A 40-year-old woman has been referred from the upper GI clinic to the vascular outpatients clinic. She was investigated for dysphagia that has been present since childhood. A barium swallow showed an oblique indentation in the anterioposterior view. An OGD showed a pulsatile mass narrowing the lumen.
Aberrant - this woman is more likely to have an aberrant (congenital anomaly) subclavian artery and not an aneurysm, as the symptoms have been present since childhood. Aberrant subclavian arteries are common, being found in 1% of post-mortem examination. They were also a common incidental finding when arch aortograms were used to assess carotid artery disease. They are usually asymptomatic and rarely require surgery.
A 75-year-old man undergoing an open repair of a 6 cm aortic aneurysm is found at operation to have a 3.5 cm aneurysm of his right common iliac artery. Which method of repair should be chosen?
Whereas isolated abdominal aortic aneurysms are repaired using a straight (tube) graft, aneurysms which involve both the aorta and iliac arteries are repaired using a bifurcated (trouser) graft.

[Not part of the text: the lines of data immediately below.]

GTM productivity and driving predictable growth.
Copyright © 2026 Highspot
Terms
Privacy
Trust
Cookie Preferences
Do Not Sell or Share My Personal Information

The grafts which are made from Dacron are anastomosed at the infrarenal neck in an end to end fashion and in the iliacs in either an end to end or end to side fashion.
A 78-year-old man has collapsed at home. When reviewed in the resuscitation room he is pale and has a blood pressure of 90/60 mmHg. Examination of his abdomen reveals a pulsatile expansile mass in the epigastium. As he is haemodynamically unstable he is transferred to the operating theatre for emergency repair of his suspected ruptured abdominal aortic aneurysm. How should the aorta be approached?
The transabdominal approach through an extended midline incision is the standard approach for a ruptured aortic aneurysm. This approach gives good exposure of the aortic neck and iliac vessels. A disadvantage of this approach is that the small bowel mesentery requires dissection off the aorta. The retroperitoneal approach gives better access to the supra-renal aorta, but takes longer to both position the patient and to expose the aorta. The retro-peritonael approach also has the disadvantage of poor access to the contralateral (right) iliac.